The power of the United States government to recognize foreign states and governments is much broader than the authority merely to place a symbolic stamp of legitimacy on that state or government. Recognition allows foreign governments to establish diplomatic relations with the United States and also confers other substantial benefits on those governments. Despite its importance to foreign relations, the recognition power was not enumerated in the United States Constitution or discussed in the Constitutional Convention or ratification debates.
A recent decision of the Court of Appeals for the District of Columbia Circuit, Zivotofsky ex rel. Zivotofsky v. Secretary of State, is the first to hold, in the context of a conflict between an act of Congress and an executive decision, that the recognition of foreign states and governments is an exclusive executive power. A seemingly innocuous passport statute created a conflict between executive and congressional policies over a controversial, and as yet unresolved, political issue: the status of Jerusalem. The court relied on post-ratification history, which, it concluded, established that presidents consistently claimed, and Congress consistently acknowledged, that the recognition power was exclusively an executive prerogative. The passport statute was held to unconstitutionally infringe on the Executive’s recognition power.
This Article provides the first in-depth analysis in nearly a century of the historical relationship of the executive and legislative branches to the recognition power. The Article examines in detail the post-ratification recognition events discussed by the Court of Appeals, beginning with the decisions of the Washington administration during the Neutrality Crisis in 1792–93. The Article also examines events not addressed by the Court of Appeals, most significantly early congressional acts of recognition and the 1979 Taiwan Relations Act.
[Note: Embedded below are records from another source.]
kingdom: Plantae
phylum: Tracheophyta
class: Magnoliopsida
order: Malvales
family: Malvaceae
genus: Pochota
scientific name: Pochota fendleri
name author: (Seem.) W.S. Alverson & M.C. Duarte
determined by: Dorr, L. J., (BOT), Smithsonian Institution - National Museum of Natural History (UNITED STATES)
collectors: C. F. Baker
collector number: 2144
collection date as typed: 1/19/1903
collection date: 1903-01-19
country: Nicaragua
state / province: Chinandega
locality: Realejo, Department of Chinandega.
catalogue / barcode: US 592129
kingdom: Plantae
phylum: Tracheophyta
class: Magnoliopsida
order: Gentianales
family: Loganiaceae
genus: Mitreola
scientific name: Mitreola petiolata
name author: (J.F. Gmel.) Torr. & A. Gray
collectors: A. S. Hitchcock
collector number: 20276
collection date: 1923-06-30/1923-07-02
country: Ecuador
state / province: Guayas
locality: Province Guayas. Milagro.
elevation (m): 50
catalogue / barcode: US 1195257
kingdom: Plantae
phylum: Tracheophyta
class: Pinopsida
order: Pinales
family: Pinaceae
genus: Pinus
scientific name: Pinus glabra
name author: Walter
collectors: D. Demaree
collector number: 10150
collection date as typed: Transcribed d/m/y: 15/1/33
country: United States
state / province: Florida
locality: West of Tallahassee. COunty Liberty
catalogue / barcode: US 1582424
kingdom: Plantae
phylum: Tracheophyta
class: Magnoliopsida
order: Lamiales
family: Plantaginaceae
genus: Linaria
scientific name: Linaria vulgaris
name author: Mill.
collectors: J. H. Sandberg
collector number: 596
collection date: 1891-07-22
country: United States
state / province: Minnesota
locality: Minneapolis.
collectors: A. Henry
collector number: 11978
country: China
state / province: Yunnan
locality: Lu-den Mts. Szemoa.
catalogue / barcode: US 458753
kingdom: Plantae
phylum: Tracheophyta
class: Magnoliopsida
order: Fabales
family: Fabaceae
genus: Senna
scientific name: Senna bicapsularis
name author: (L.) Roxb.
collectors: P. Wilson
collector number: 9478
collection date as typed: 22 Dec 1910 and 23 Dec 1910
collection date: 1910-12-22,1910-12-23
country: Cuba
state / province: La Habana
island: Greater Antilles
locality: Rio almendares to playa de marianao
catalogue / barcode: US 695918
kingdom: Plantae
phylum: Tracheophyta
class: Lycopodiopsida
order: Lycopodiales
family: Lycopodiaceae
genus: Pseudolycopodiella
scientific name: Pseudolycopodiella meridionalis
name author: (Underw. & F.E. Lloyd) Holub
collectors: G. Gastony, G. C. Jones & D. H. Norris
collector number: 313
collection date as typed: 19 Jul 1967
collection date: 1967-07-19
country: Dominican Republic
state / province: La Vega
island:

The Article concludes that post-ratification history establishes an authority in the President to recognize foreign states and governments but provides little support for any claim of an exclusive recognition power. However, post-ratification history is not by itself dispositive, and the legal importance of the history is examined through the lens of certain fundamental questions, including the significance of presidential and congressional inactions, acquiescence, and acknowledgement. The Article analyzes these questions through constitutional doctrine and normative values, ultimately concluding that the constitutional text, original understanding, structure, and post-ratification evidence do not support an exclusive recognition power in the Executive. The President’s recognition power is subject to the legislative control of Congress.